Danish handball player (born 2000)

Mads Hoxer Hangaard (born 6 December 2000) is a Danish handball player for Aalborg Håndbold and the Danish national team.

==Career==
Hoxer started playing handball at the age of 5. He participated in the 2018 European Men's U-18 Handball Championship and won a bronze medal. He also participated in the 2019 Men's Youth World Handball Championship, once again winning a bronze medal with Denmark.

With Mors-Thy Håndbold he won the 2020 Danish Men's Handball Cup, and was chosen as the MVP of the final four event.
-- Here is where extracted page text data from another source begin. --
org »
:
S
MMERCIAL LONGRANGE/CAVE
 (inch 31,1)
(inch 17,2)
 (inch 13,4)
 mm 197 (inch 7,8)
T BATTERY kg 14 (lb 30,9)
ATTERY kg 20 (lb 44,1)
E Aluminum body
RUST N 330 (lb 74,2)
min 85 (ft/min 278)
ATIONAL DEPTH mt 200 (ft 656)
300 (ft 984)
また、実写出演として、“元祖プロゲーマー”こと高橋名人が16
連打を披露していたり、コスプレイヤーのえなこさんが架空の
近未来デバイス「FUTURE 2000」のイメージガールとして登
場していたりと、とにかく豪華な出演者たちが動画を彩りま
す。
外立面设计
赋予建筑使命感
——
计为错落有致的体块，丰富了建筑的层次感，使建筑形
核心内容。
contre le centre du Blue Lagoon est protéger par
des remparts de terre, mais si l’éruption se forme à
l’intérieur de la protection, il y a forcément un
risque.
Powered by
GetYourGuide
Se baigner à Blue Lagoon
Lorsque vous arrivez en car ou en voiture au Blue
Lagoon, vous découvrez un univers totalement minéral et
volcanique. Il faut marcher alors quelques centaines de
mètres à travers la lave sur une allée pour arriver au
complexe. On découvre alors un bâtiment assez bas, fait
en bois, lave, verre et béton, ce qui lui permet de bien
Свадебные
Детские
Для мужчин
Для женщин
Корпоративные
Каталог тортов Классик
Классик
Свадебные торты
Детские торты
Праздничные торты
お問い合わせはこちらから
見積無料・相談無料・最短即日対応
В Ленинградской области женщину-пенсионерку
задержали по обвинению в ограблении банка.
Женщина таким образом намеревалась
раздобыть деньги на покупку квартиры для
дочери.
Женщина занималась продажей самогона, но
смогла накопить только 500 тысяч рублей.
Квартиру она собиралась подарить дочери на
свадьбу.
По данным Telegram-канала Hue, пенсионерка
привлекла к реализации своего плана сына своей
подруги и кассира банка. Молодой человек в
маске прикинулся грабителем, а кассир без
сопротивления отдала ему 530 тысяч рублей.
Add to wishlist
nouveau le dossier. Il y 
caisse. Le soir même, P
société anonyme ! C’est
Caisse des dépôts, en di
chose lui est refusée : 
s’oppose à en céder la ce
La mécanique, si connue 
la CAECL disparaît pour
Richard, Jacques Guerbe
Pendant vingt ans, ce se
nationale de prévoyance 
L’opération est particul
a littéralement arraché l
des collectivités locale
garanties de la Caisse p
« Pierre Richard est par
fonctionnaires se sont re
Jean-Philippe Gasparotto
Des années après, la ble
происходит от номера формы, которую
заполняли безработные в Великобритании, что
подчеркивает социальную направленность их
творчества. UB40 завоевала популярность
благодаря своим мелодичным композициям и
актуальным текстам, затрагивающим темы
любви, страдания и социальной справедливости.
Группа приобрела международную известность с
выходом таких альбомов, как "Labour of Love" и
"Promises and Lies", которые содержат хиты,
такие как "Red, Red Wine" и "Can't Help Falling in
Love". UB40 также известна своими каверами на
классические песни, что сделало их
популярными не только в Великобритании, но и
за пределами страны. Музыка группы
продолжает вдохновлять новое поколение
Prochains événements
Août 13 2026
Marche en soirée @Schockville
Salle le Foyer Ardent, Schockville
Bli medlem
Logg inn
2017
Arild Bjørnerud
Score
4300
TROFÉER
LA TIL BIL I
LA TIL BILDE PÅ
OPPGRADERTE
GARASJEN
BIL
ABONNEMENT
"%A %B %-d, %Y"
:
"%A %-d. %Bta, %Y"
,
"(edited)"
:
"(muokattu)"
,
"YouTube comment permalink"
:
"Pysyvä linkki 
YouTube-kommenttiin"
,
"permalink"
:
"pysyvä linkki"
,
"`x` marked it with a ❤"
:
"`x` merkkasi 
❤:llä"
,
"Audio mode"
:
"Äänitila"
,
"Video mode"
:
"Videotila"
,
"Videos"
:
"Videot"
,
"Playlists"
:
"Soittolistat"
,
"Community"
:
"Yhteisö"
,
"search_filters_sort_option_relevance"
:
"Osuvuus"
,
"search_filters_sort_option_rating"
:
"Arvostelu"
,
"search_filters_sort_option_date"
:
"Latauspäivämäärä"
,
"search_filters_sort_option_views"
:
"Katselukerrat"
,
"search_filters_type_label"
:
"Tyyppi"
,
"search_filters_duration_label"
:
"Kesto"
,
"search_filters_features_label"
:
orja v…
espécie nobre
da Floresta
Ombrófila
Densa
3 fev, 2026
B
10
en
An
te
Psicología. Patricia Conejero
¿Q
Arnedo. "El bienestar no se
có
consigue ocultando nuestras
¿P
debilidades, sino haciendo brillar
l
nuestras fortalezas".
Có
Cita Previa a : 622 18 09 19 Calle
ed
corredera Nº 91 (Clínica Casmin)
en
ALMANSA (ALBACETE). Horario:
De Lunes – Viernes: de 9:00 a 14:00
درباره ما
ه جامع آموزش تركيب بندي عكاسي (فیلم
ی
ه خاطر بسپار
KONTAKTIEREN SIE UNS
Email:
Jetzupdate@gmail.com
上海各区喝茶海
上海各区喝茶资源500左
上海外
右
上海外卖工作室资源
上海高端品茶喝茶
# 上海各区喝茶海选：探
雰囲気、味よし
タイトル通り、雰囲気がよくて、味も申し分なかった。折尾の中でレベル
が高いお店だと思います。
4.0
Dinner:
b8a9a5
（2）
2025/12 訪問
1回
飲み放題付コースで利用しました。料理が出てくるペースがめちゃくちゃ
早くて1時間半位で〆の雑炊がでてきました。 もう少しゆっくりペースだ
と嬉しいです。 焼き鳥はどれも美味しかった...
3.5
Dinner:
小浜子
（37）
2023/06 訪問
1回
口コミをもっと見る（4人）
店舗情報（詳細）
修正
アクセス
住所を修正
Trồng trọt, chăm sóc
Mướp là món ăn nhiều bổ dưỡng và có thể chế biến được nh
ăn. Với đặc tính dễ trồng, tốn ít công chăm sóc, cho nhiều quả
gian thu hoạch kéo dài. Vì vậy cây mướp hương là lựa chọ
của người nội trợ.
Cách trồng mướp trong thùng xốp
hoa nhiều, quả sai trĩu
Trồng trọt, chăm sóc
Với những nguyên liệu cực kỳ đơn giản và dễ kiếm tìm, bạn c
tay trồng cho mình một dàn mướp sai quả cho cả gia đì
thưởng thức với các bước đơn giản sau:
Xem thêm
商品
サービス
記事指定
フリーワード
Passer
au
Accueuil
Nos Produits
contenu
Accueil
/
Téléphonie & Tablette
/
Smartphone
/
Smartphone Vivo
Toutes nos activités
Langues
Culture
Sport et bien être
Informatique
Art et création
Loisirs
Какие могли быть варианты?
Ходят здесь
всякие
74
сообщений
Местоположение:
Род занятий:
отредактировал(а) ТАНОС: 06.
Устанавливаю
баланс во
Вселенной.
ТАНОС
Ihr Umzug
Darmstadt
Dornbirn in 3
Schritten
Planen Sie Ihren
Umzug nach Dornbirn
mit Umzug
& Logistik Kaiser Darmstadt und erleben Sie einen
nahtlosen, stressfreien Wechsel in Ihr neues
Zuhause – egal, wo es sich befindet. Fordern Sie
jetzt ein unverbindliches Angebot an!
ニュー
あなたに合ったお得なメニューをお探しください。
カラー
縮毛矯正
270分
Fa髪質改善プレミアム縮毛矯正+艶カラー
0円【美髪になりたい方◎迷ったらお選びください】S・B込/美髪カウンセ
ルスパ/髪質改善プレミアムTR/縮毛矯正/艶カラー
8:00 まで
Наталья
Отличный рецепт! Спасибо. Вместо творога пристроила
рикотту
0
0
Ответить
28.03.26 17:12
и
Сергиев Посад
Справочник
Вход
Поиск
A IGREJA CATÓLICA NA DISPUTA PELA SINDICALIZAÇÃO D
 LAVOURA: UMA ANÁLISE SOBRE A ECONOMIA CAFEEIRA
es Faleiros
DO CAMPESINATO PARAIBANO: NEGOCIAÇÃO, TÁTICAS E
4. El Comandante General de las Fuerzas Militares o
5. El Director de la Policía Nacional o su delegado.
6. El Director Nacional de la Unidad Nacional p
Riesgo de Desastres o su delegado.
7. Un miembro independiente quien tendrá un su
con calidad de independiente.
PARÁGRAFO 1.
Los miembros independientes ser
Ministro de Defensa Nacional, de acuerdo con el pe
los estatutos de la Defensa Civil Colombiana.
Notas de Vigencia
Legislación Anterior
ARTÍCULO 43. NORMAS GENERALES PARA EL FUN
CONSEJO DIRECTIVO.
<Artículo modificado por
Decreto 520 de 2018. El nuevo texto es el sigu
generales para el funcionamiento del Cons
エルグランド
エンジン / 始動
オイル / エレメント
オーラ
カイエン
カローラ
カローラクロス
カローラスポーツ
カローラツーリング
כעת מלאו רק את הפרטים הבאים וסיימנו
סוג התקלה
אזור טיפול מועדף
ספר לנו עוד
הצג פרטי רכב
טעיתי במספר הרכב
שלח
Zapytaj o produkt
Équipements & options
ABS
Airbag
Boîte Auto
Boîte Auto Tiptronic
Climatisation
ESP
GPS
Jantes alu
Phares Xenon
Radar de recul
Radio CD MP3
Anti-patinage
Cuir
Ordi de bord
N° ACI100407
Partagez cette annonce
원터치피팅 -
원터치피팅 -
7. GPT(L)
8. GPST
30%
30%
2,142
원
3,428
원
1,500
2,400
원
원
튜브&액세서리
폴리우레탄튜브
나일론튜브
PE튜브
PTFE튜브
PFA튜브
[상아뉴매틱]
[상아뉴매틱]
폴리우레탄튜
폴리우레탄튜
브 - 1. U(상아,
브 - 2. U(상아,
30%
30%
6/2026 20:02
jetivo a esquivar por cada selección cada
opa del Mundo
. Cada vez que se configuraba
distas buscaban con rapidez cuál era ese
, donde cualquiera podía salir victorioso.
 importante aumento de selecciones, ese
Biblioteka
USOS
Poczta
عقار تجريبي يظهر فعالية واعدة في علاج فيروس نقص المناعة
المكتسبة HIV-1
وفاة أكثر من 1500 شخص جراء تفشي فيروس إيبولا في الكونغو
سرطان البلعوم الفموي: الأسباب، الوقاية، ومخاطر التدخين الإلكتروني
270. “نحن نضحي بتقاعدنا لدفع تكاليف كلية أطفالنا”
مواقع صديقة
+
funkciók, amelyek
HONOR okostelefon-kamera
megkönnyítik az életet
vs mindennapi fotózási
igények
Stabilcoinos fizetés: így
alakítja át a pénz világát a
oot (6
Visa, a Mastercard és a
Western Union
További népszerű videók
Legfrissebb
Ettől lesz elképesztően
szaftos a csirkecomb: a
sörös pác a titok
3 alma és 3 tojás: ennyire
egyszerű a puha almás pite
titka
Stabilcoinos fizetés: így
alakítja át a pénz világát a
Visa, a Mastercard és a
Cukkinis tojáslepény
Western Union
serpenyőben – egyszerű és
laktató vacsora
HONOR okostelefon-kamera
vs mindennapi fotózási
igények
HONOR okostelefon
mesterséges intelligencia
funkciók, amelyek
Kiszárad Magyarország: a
This was the first time ever that Mors-Thy won a top-level trophy.

He debuted for the Danish national team on 2 May 2021 in a European Championship qualification match against Finland.

In the summer of 2022 he joined Danish top club Aalborg Håndbold on a contract until 2025, and only 1 month later they extended his contract with one further year.

He was part of the initial roster for the 2024 Olympics but had to withdraw due to injury.
In 2025, he won the Danish Cup for a second time, this time with Aalborg Håndbold, beating Bjerringbro-Silkeborg in the final. Later the same season, he won the Danish championship.

In November 2025 he extended his contract at Aalborg until 2030 despite interest from other clubs.

At the 2026 European Men's Handball Championship he won gold medals, meaning that Denmark held both the World, European and Olympic titles at the same time, as only the second team ever after France's 'Les Experts'.

==Private life==
His father, Flemming Hangaard, is a coach at Mors-Thy Håndbold's B-team. His sister, Ida, is also a handball player.